## EXCERPT:
Omar De Haro

No. 24 – Gambusinos de Fresnillo
- Position: Small forward
- League: Liga Nacional de Baloncesto Profesional

Personal information
- Born: 13 May 1995 (age 31) Guadalajara, Jalisco, Mexico
- Listed height: 6 ft 2 in (1.88 m)
- Listed weight: 187 lb (85 kg)

Career information
- College: ITESM
- Playing career: 2019–present

Career history
- 2019: Gigantes de Jalisco
- 2019: Aguacateros de Michoacán
- 2019: Fuerza Regia de Monterrey
- 2020: Aguacateros de Michoacán
- 2021: Leñadores de Durango
- 2022: Astros de Jalisco
- 2022: Dorados de Chihuahua
- 2023: Santos del Potosí
- 2023: Halcones de Xalapa
- 2024: Tijuana Zonkeys
- 2024: Lobos Plateados de la BUAP
- 2025: Indomables de Ciudad Juárez
- 2025: Toros Laguna
- 202: Zonkeys de Tijuana
- 2026–present: Gambusinos de Fresnillo

= Omar De Haro =

Mexican basketball player (born 1995)

## SOURCE DATA:
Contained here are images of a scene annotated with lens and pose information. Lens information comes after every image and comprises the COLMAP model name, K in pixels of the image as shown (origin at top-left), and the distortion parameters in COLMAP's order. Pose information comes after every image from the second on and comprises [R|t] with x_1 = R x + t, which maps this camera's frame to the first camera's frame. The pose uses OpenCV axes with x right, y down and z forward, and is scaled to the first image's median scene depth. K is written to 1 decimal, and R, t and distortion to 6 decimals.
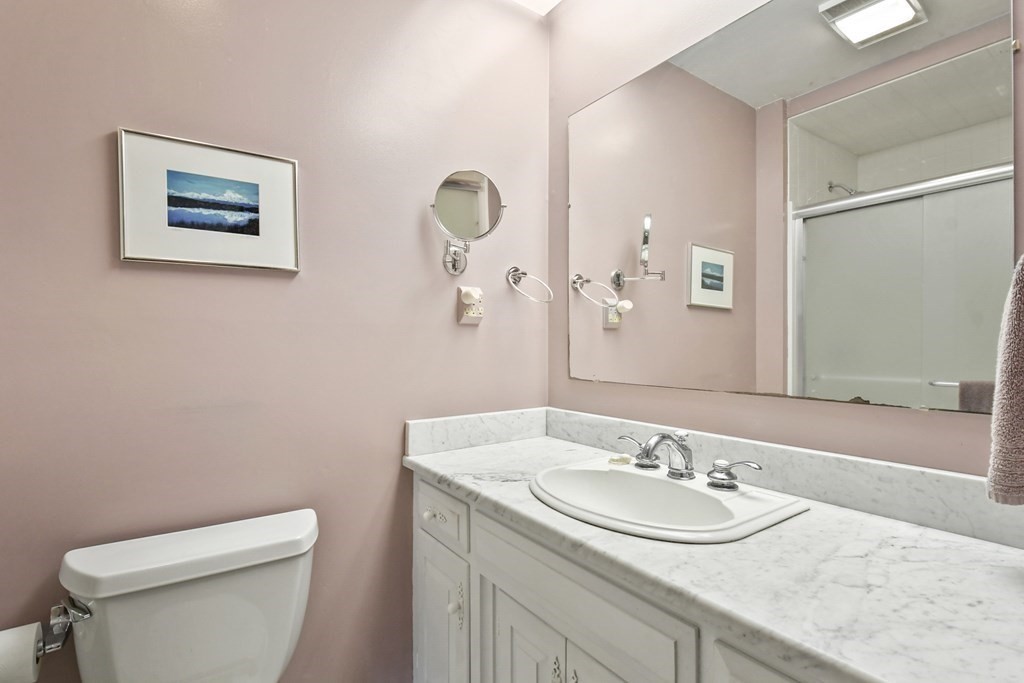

* * *

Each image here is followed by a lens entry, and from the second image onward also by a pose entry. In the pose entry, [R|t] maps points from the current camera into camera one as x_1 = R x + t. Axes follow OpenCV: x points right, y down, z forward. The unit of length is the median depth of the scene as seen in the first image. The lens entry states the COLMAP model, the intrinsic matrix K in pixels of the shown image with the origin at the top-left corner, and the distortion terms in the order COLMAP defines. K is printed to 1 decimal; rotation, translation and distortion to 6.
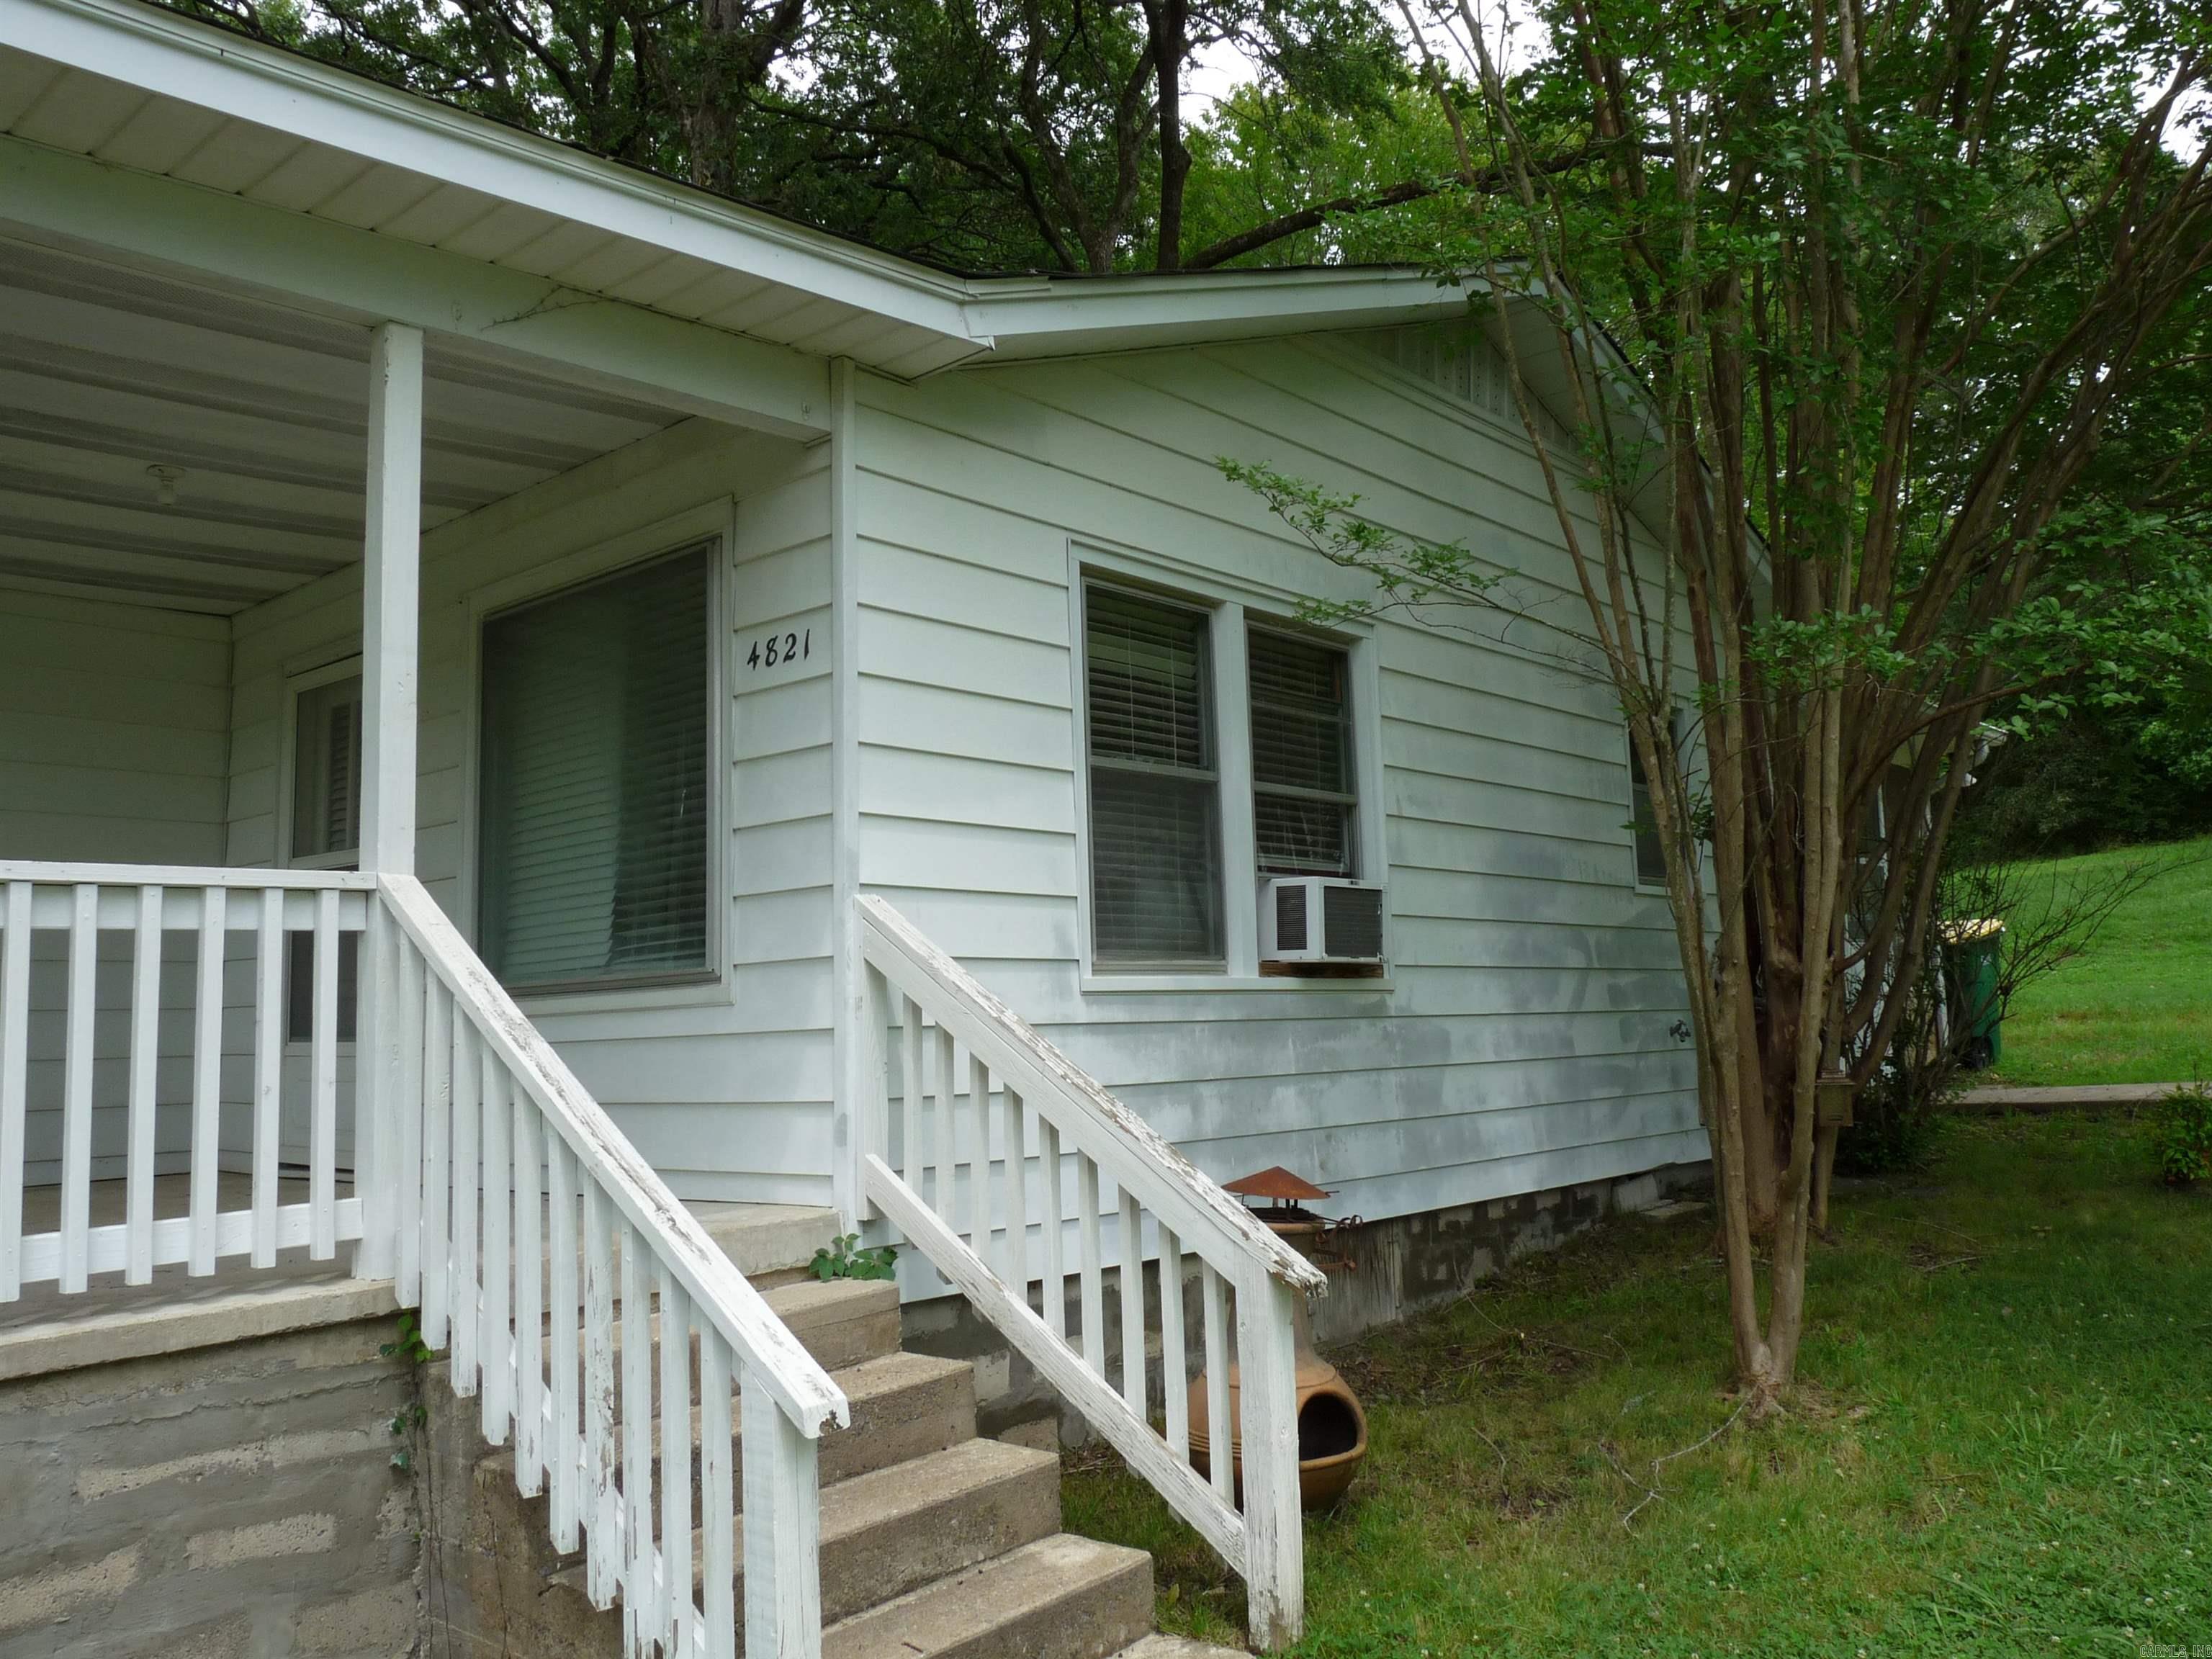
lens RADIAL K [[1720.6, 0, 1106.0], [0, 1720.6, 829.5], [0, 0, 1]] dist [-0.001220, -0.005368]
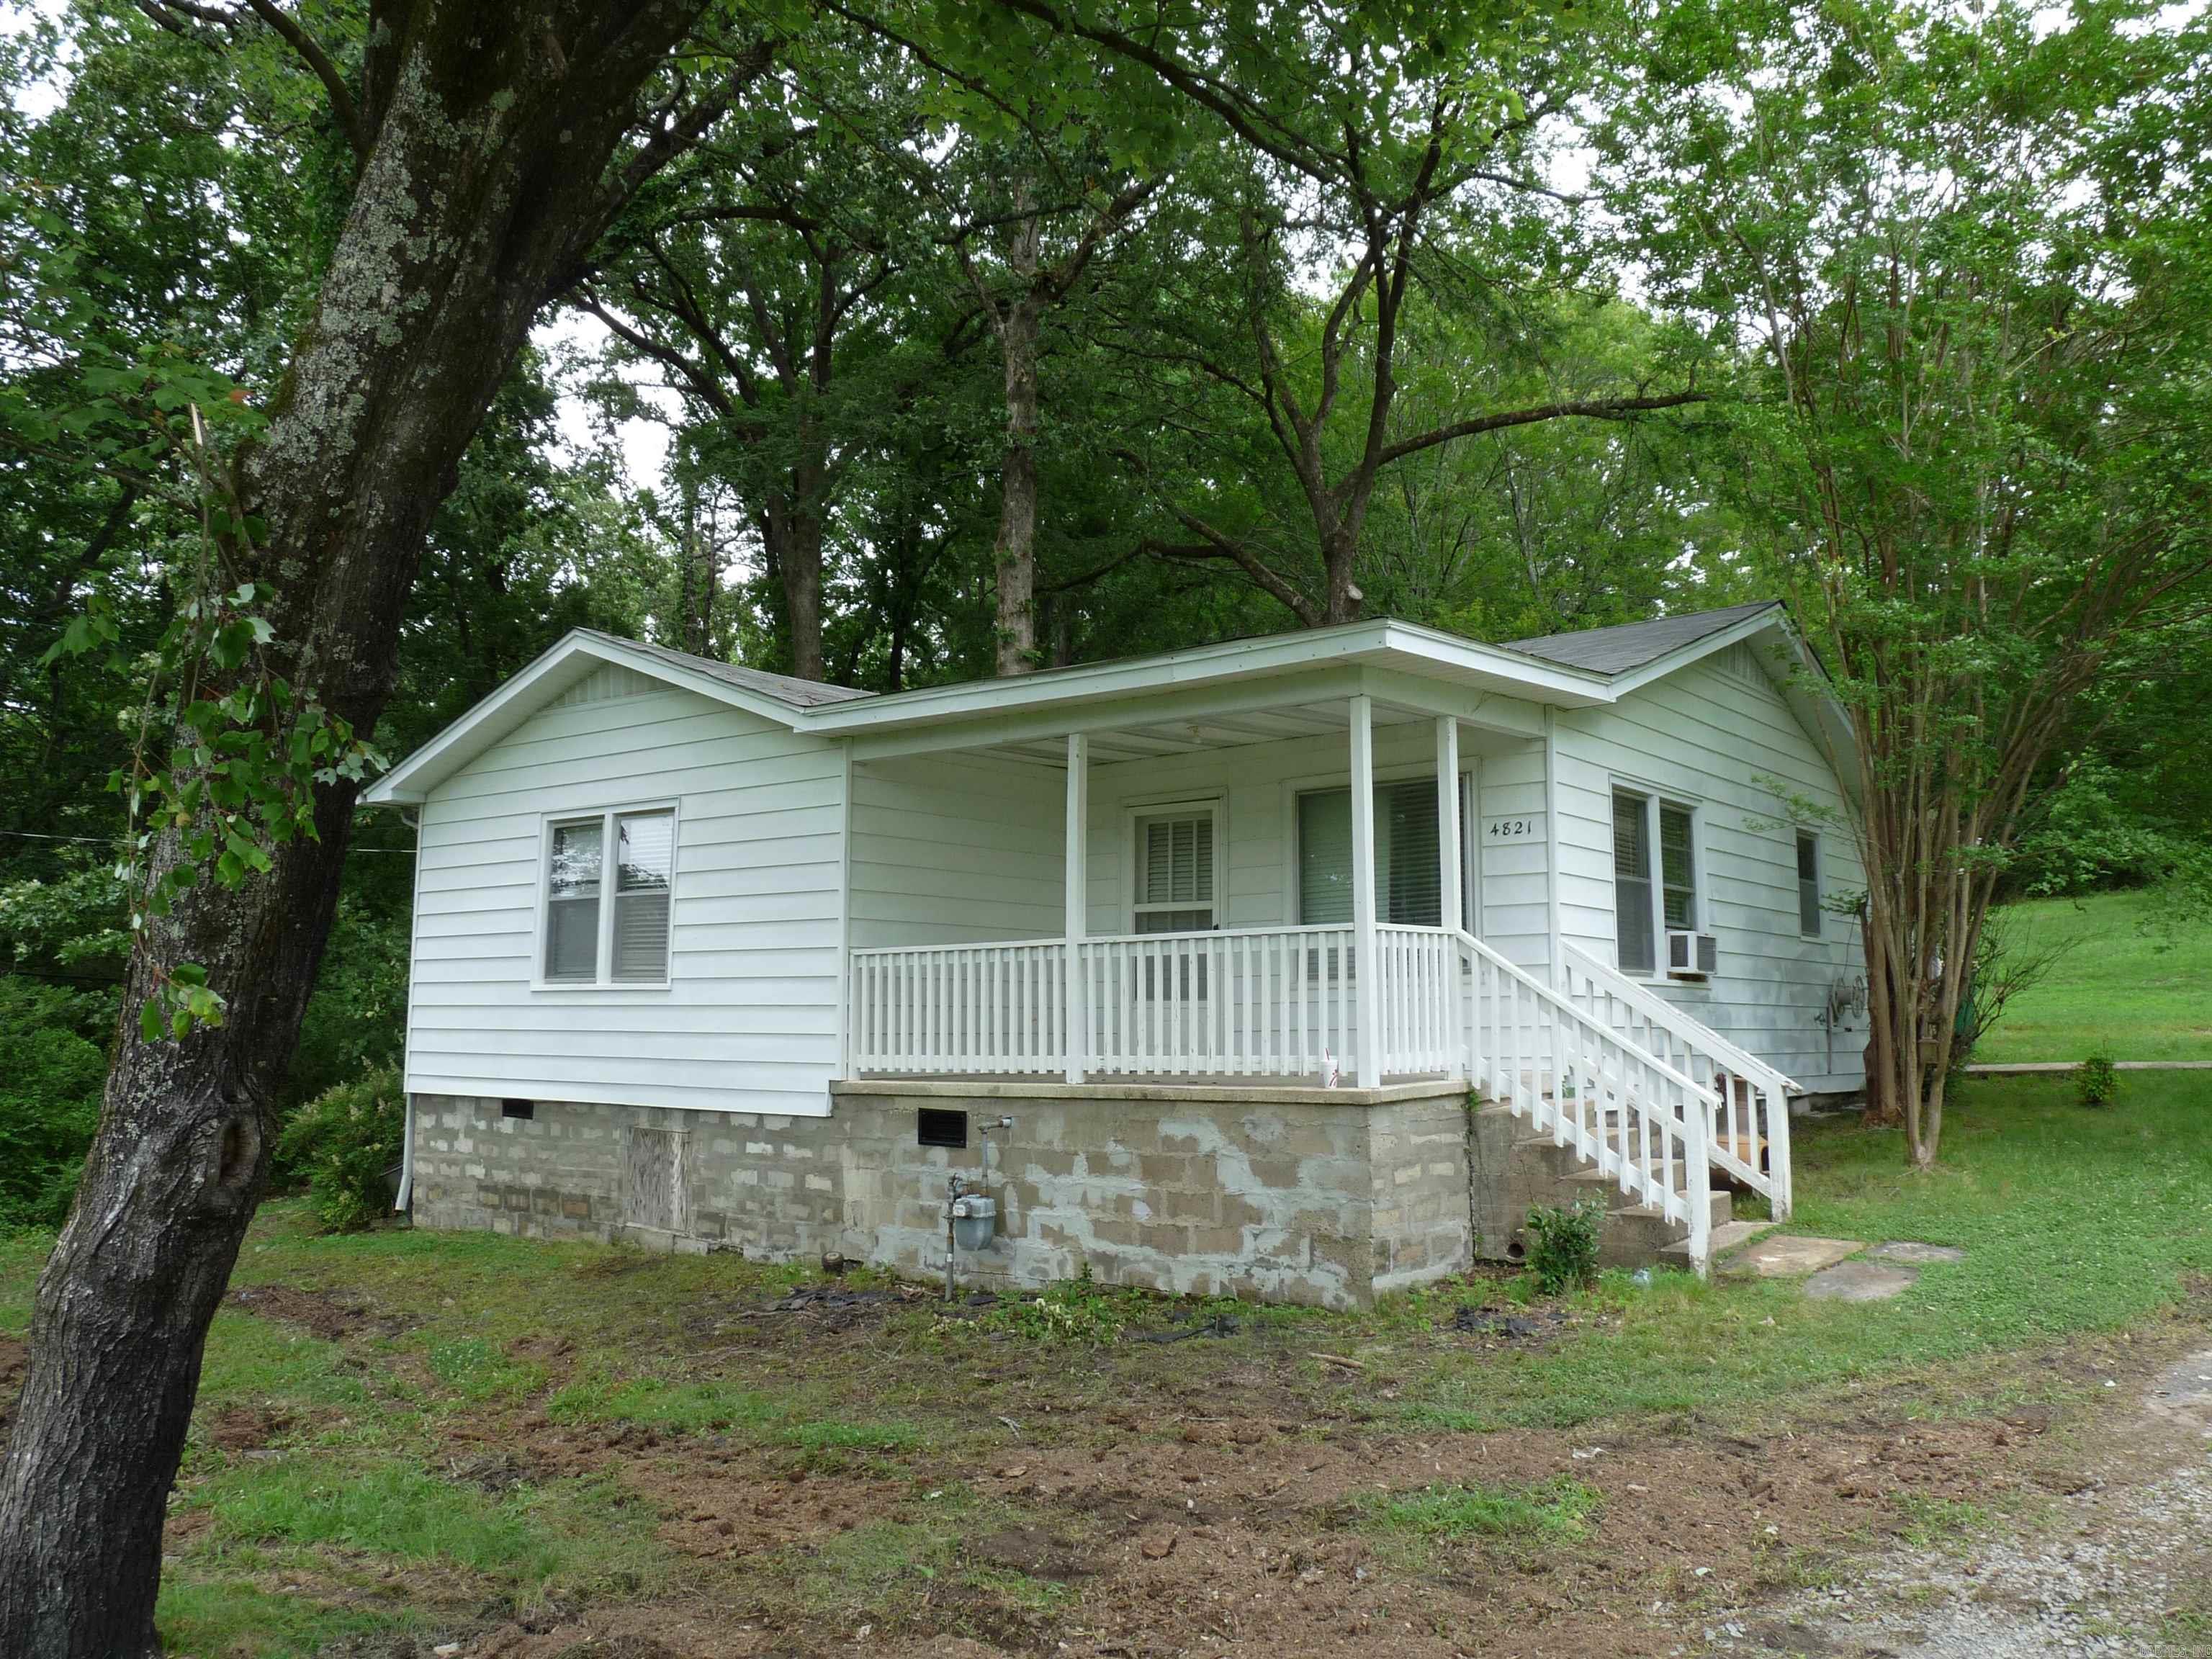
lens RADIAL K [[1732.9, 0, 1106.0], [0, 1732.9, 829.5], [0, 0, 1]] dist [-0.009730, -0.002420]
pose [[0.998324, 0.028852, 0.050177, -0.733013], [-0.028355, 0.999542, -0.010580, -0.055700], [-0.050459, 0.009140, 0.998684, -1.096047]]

## WHAT THIS TASK INVOLVES:
Return the text of the Omar De Haro profile starting at "No. 24 – Gambusinos" and ending at "in (1.88 m)". The data has no connection to the Omar De Haro profile.

## SOLUTION:
No. 24 – Gambusinos de Fresnillo
- Position: Small forward
- League: Liga Nacional de Baloncesto Profesional

Personal information
- Born: 13 May 1995 (age 31) Guadalajara, Jalisco, Mexico
- Listed height: 6 ft 2 in (1.88 m)